Sql-server – Capturing datetime of change in SQL Server CDC

change-data-capturesql-server-2008system-tables

So we've started exploring using change data capture on one of our production databases. We'd like to know the datetime of each change. Reading through walkthrough's and tutorials etc it seems that the standard approach is to use the LSN to relate to the cdc.lsn_time_mapping system table. This approach works but is not very straightforward nor performant when talking about 100's of thousands of changes a day.

In a test environment I made the following adjustment to the change track tables. I issued an ALTER TABLE statement to add a column to the end called [__ChangeDateTime] and made it's default value GetDate(). The approach seems to work, the change tracking still functions normally, the datetime's are being captured. But mucking around with system tables makes me a little nervous.
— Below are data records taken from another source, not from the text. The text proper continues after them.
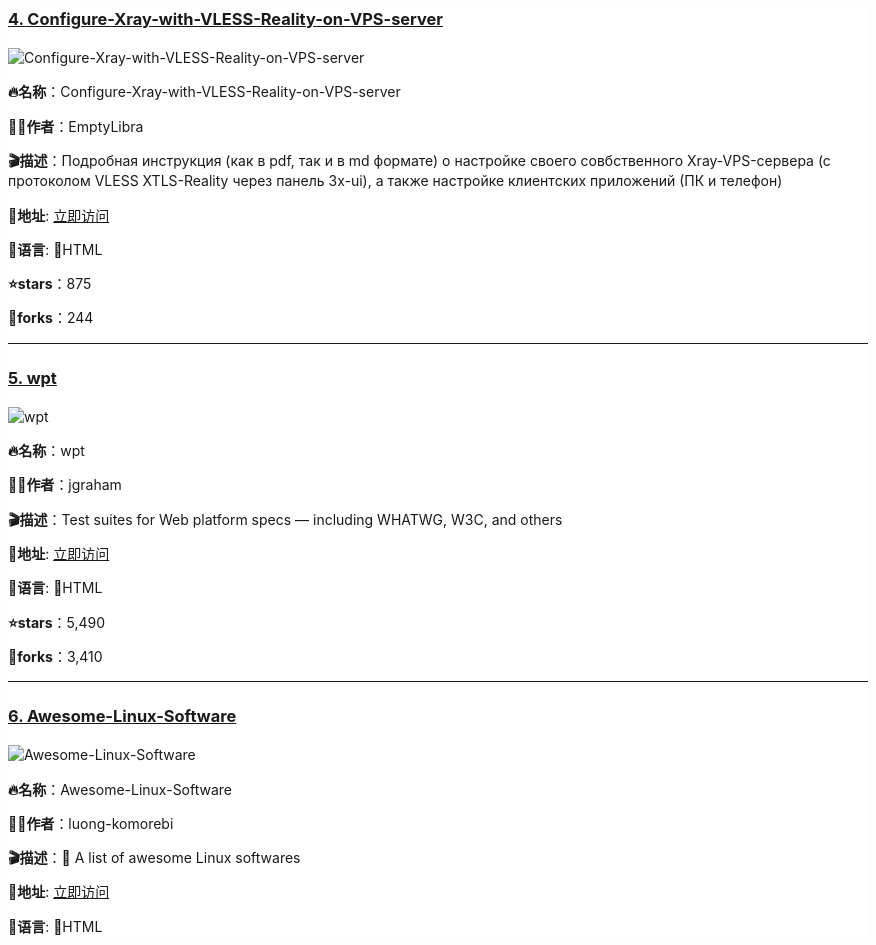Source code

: ### [4. Configure-Xray-with-VLESS-Reality-on-VPS-server](https://github.com//EmptyLibra/Configure-Xray-with-VLESS-Reality-on-VPS-server) 

![Configure-Xray-with-VLESS-Reality-on-VPS-server](https://s0.wp.com/mshots/v1/https://github.com//EmptyLibra/Configure-Xray-with-VLESS-Reality-on-VPS-server?w=600&h=450) 

**🔥名称**：Configure-Xray-with-VLESS-Reality-on-VPS-server 

**🧑‍💻作者**：EmptyLibra 

**🎬描述**：Подробная инструкция (как в pdf, так и в md формате) о настройке своего совбственного Xray-VPS-сервера (с протоколом VLESS XTLS-Reality через панель 3x-ui), а также настройке клиентских приложений (ПК и телефон) 

**🔗地址**: [立即访问](https://github.com//EmptyLibra/Configure-Xray-with-VLESS-Reality-on-VPS-server) 

**👀语言**: 🔺HTML 

**⭐stars**：875 

**📍forks**：244 

--- 

### [5. wpt](https://github.com//web-platform-tests/wpt) 

![wpt](https://s0.wp.com/mshots/v1/https://github.com//web-platform-tests/wpt?w=600&h=450) 

**🔥名称**：wpt 

**🧑‍💻作者**：jgraham 

**🎬描述**：Test suites for Web platform specs — including WHATWG, W3C, and others 

**🔗地址**: [立即访问](https://github.com//web-platform-tests/wpt) 

**👀语言**: 🔺HTML 

**⭐stars**：5,490 

**📍forks**：3,410 

--- 

### [6. Awesome-Linux-Software](https://github.com//luong-komorebi/Awesome-Linux-Software) 

![Awesome-Linux-Software](https://s0.wp.com/mshots/v1/https://github.com//luong-komorebi/Awesome-Linux-Software?w=600&h=450) 

**🔥名称**：Awesome-Linux-Software 

**🧑‍💻作者**：luong-komorebi 

**🎬描述**：🐧 A list of awesome Linux softwares 

**🔗地址**: [立即访问](https://github.com//luong-komorebi/Awesome-Linux-Software) 

**👀语言**: 🔺HTML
If this isn't a system field that Microsoft added from the beginning they must of had their reasons. Since they instead opted for the LSN to cdc.lsn_time_mapping approach am I setting myself up for problems by creating my own hack this way?

UPDATE:

Discovered during testing that GetDate() at times isn't precise enough for our needs – multiple changes sharing the same time. Recommend using sysdatetime() and datetime2 to move the value out to the nanosecond. Option for 2008+ only obviously.

Best Answer

Remember that CDC uses a log reader agent to populate the change table. Why is that important? By that mechanism, rows show up in the change tables asynchronously to the changes made in the base tables.
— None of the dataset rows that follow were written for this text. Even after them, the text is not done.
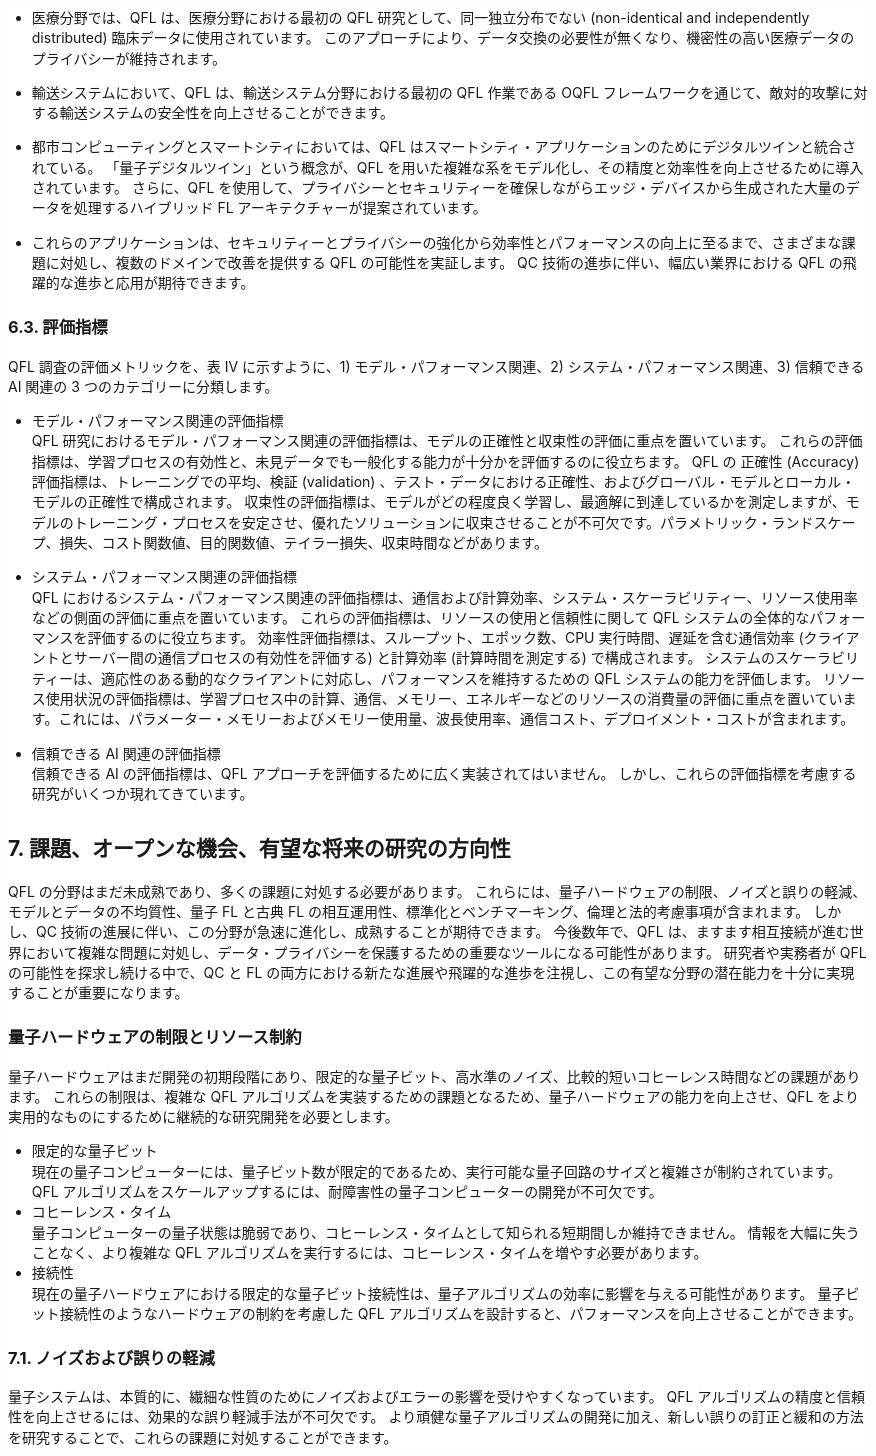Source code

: - 医療分野では、QFL は、医療分野における最初の QFL 研究として、同一独立分布でない (non-identical and independently distributed)  臨床データに使用されています。 このアプローチにより、データ交換の必要性が無くなり、機密性の高い医療データのプライバシーが維持されます。

- 輸送システムにおいて、QFL は、輸送システム分野における最初の QFL 作業である OQFL フレームワークを通じて、敵対的攻撃に対する輸送システムの安全性を向上させることができます。

- 都市コンピューティングとスマートシティにおいては、QFL はスマートシティ・アプリケーションのためにデジタルツインと統合されている。 「量子デジタルツイン」という概念が、QFL を用いた複雑な系をモデル化し、その精度と効率性を向上させるために導入されています。 さらに、QFL を使用して、プライバシーとセキュリティーを確保しながらエッジ・デバイスから生成された大量のデータを処理するハイブリッド FL アーキテクチャーが提案されています。

- これらのアプリケーションは、セキュリティーとプライバシーの強化から効率性とパフォーマンスの向上に至るまで、さまざまな課題に対処し、複数のドメインで改善を提供する QFL の可能性を実証します。 QC 技術の進歩に伴い、幅広い業界における QFL の飛躍的な進歩と応用が期待できます。

### 6.3. 評価指標
QFL 調査の評価メトリックを、表 IV に示すように、1) モデル・パフォーマンス関連、2) システム・パフォーマンス関連、3) 信頼できる AI 関連の 3 つのカテゴリーに分類します。

- モデル・パフォーマンス関連の評価指標  
QFL 研究におけるモデル・パフォーマンス関連の評価指標は、モデルの正確性と収束性の評価に重点を置いています。 これらの評価指標は、学習プロセスの有効性と、未見データでも一般化する能力が十分かを評価するのに役立ちます。 QFL の 正確性 (Accuracy) 評価指標は、トレーニングでの平均、検証 (validation) 、テスト・データにおける正確性、およびグローバル・モデルとローカル・モデルの正確性で構成されます。 収束性の評価指標は、モデルがどの程度良く学習し、最適解に到達しているかを測定しますが、モデルのトレーニング・プロセスを安定させ、優れたソリューションに収束させることが不可欠です。パラメトリック・ランドスケープ、損失、コスト関数値、目的関数値、テイラー損失、収束時間などがあります。

- システム・パフォーマンス関連の評価指標  
QFL におけるシステム・パフォーマンス関連の評価指標は、通信および計算効率、システム・スケーラビリティー、リソース使用率などの側面の評価に重点を置いています。 これらの評価指標は、リソースの使用と信頼性に関して QFL システムの全体的なパフォーマンスを評価するのに役立ちます。 効率性評価指標は、スループット、エポック数、CPU 実行時間、遅延を含む通信効率 (クライアントとサーバー間の通信プロセスの有効性を評価する) と計算効率 (計算時間を測定する) で構成されます。 システムのスケーラビリティーは、適応性のある動的なクライアントに対応し、パフォーマンスを維持するための QFL システムの能力を評価します。 リソース使用状況の評価指標は、学習プロセス中の計算、通信、メモリー、エネルギーなどのリソースの消費量の評価に重点を置いています。これには、パラメーター・メモリーおよびメモリー使用量、波長使用率、通信コスト、デプロイメント・コストが含まれます。

- 信頼できる AI 関連の評価指標  
信頼できる AI の評価指標は、QFL アプローチを評価するために広く実装されてはいません。 しかし、これらの評価指標を考慮する研究がいくつか現れてきています。


## 7. 課題、オープンな機会、有望な将来の研究の方向性
QFL の分野はまだ未成熟であり、多くの課題に対処する必要があります。 これらには、量子ハードウェアの制限、ノイズと誤りの軽減、モデルとデータの不均質性、量子 FL と古典 FL の相互運用性、標準化とベンチマーキング、倫理と法的考慮事項が含まれます。 しかし、QC 技術の進展に伴い、この分野が急速に進化し、成熟することが期待できます。 今後数年で、QFL は、ますます相互接続が進む世界において複雑な問題に対処し、データ・プライバシーを保護するための重要なツールになる可能性があります。 研究者や実務者が QFL の可能性を探求し続ける中で、QC と FL の両方における新たな進展や飛躍的な進歩を注視し、この有望な分野の潜在能力を十分に実現することが重要になります。

### 量子ハードウェアの制限とリソース制約
量子ハードウェアはまだ開発の初期段階にあり、限定的な量子ビット、高水準のノイズ、比較的短いコヒーレンス時間などの課題があります。 これらの制限は、複雑な QFL アルゴリズムを実装するための課題となるため、量子ハードウェアの能力を向上させ、QFL をより実用的なものにするために継続的な研究開発を必要とします。 

- 限定的な量子ビット  
現在の量子コンピューターには、量子ビット数が限定的であるため、実行可能な量子回路のサイズと複雑さが制約されています。 QFL アルゴリズムをスケールアップするには、耐障害性の量子コンピューターの開発が不可欠です。 
- コヒーレンス・タイム  
量子コンピューターの量子状態は脆弱であり、コヒーレンス・タイムとして知られる短期間しか維持できません。 情報を大幅に失うことなく、より複雑な QFL アルゴリズムを実行するには、コヒーレンス・タイムを増やす必要があります。 
- 接続性  
現在の量子ハードウェアにおける限定的な量子ビット接続性は、量子アルゴリズムの効率に影響を与える可能性があります。 量子ビット接続性のようなハードウェアの制約を考慮した QFL アルゴリズムを設計すると、パフォーマンスを向上させることができます。

### 7.1. ノイズおよび誤りの軽減
量子システムは、本質的に、繊細な性質のためにノイズおよびエラーの影響を受けやすくなっています。 QFL アルゴリズムの精度と信頼性を向上させるには、効果的な誤り軽減手法が不可欠です。 より頑健な量子アルゴリズムの開発に加え、新しい誤りの訂正と緩和の方法を研究することで、これらの課題に対処することができます。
There are actually 3 different time points that can be recorded, in reverse chronological order:

  1. The time the change was delivered to the change table (which is what you're recording).
  2. The time the transaction that contained the change committed (using cdc.lsn_time_mapping).
  3. The time with which you manually populate a column in the base table (using a default constraint, a trigger, etc.).

So the first thing is to be clear on what you want to record. Usually we would care about either #2 or #3.

If the LSN mapping mechanism (#2) isn't performing well enough for you, the only supported alternative is to add a column to the base table and populate it yourself (#3).

With regards to changing the internal tables, as a matter of policy, I think it's best to avoid hacking around with internals when there are supported alternatives. The very last thing you want is an important production system going down, needing to call Product Support, and being denied service because of something like this. Never mind the issues of it potentially breaking things (upgrades), or being broken because it was unexpected (turn CDC off, then on again, as mentioned in the other answer).